(Page-level text extractions)

────────────────────

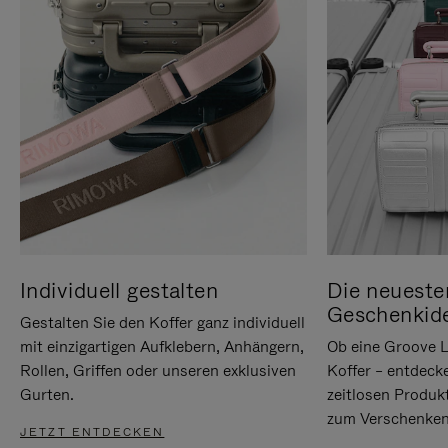
Individuell gestalten
Die neueste
Geschenkid
Gestalten Sie den Koffer ganz individuell
mit einzigartigen Aufklebern, Anhängern,
Ob eine Groove L
Rollen, Griffen oder unseren exklusiven
Koffer – entdeck
Gurten.
zeitlosen Produk
zum Verschenken
JETZT ENTDECKEN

────────────────────

> **WORK TASK**
Within the data, how many lines hold the string "Koffer"? Answer with the number and nothing more.

> **SOLUTION**
2